Abstract:Within the domain of short video recommendation, predicting users' watch time is a critical but challenging task. Prevailing deterministic solutions obtain accurate debiased statistical models, yet they neglect the intrinsic uncertainty inherent in user environments. In our observation, we found that this uncertainty could potentially limit these methods' accuracy in watch-time prediction on our online platform, despite that we have employed numerous features and complex network architectures. Consequently, we believe that a better solution is to model the conditional distribution of this uncertain watch time.

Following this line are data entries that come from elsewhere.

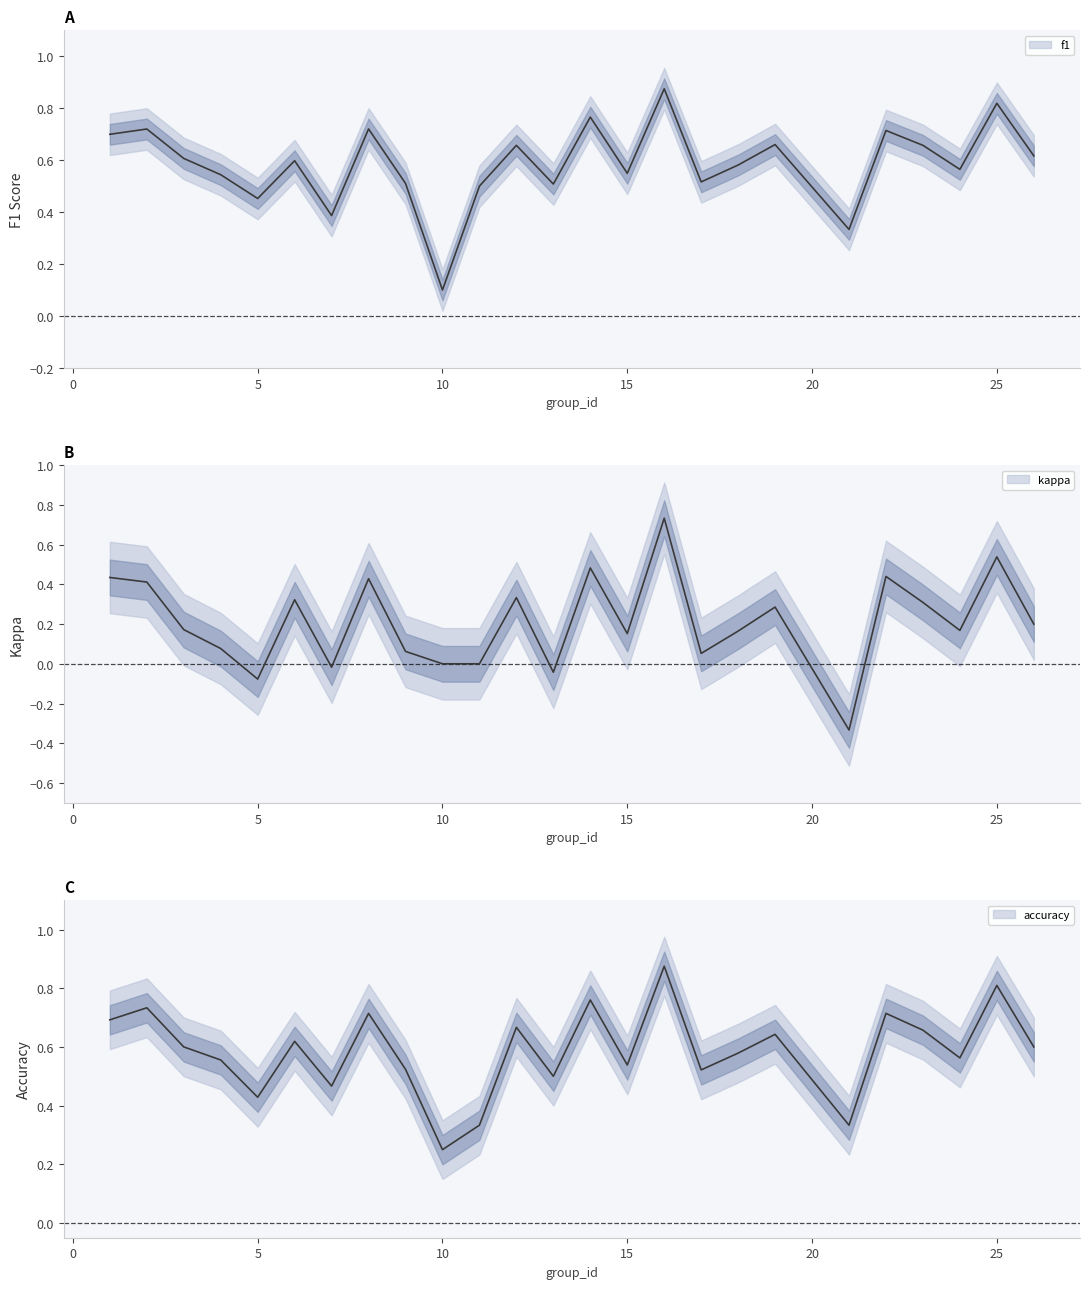

Reading right to left, list all the values displayed in this chart.

f1: 26=0.6	25=0.8	24=0.6	23=0.7	22=0.7	21=0.3	19=0.7	18=0.6	17=0.5	16=0.9	15=0.5	14=0.8	13=0.5	12=0.7	11=0.5	10=0.1	9=0.5	8=0.7	7=0.4	6=0.6	5=0.5	4=0.5	3=0.6	2=0.7	1=0.7
kappa: 26=0.2	25=0.5	24=0.2	23=0.3	22=0.4	21=-0.3	19=0.3	18=0.2	17=0.1	16=0.7	15=0.2	14=0.5	13=-0.0	12=0.3	11=0.0	10=0.0	9=0.1	8=0.4	7=-0.0	6=0.3	5=-0.1	4=0.1	3=0.2	2=0.4	1=0.4
accuracy: 26=0.6	25=0.8	24=0.6	23=0.7	22=0.7	21=0.3	19=0.6	18=0.6	17=0.5	16=0.9	15=0.5	14=0.8	13=0.5	12=0.7	11=0.3	10=0.2	9=0.5	8=0.7	7=0.5	6=0.6	5=0.4	4=0.6	3=0.6	2=0.7	1=0.7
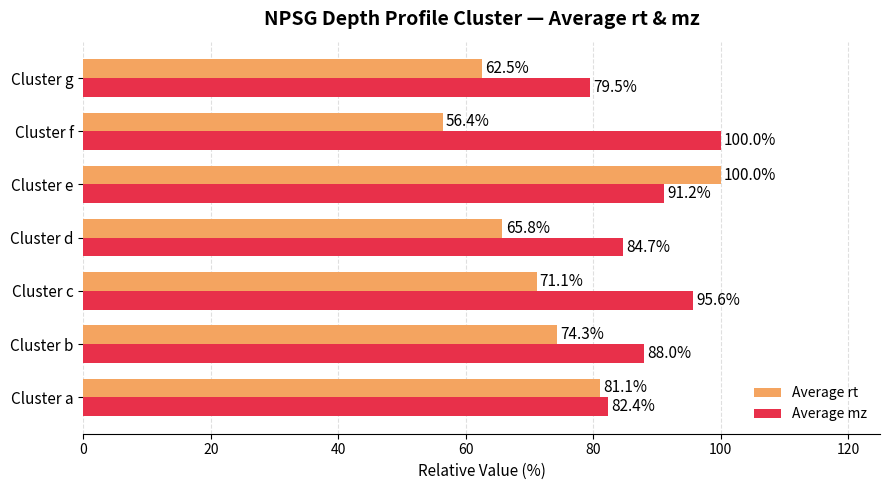

Between Cluster e and Cluster g, which series saw the biggest shift?

Average rt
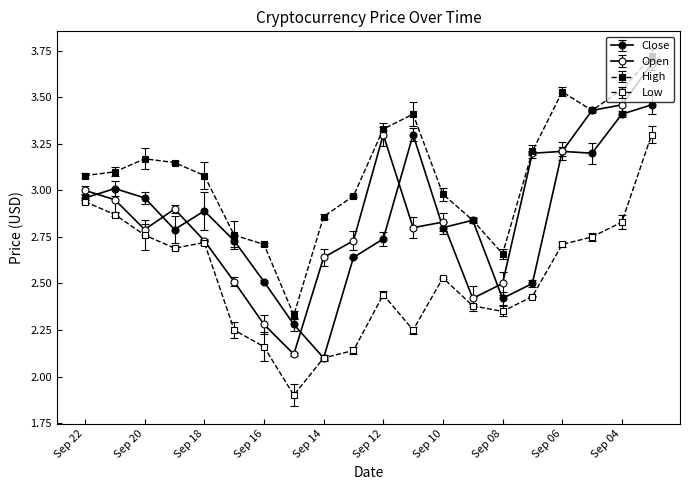

True or false: High has more than 1 points higher than both neighbors.

True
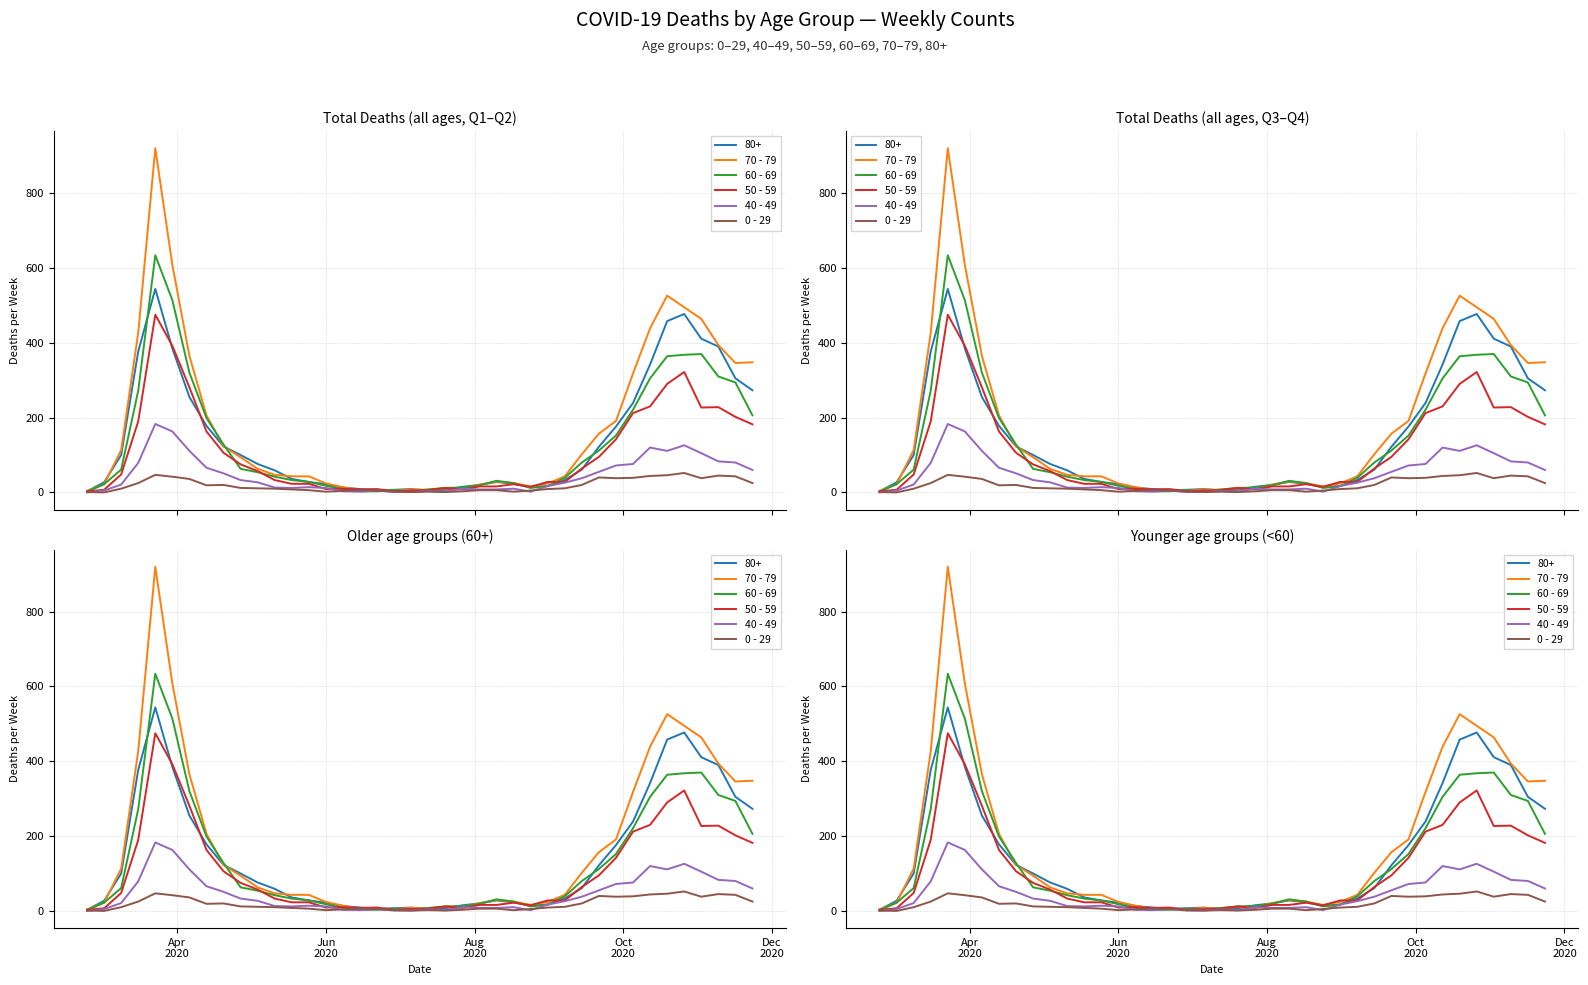

True or false: 70 - 79 and 60 - 69 intersect in this chart.

True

In this paper, we introduce a novel estimation technique -- Conditional Quantile Estimation (CQE), which utilizes quantile regression to capture the nuanced distribution of watch time. The learned distribution accounts for the stochastic nature of users, thereby it provides a more accurate and robust estimation. In addition, we also design several strategies to enhance the quantile prediction including conditional expectation, conservative estimation, and dynamic quantile combination. We verify the effectiveness of our method through extensive offline evaluations using public datasets as well as deployment in a real-world video application with over 300 million daily active users.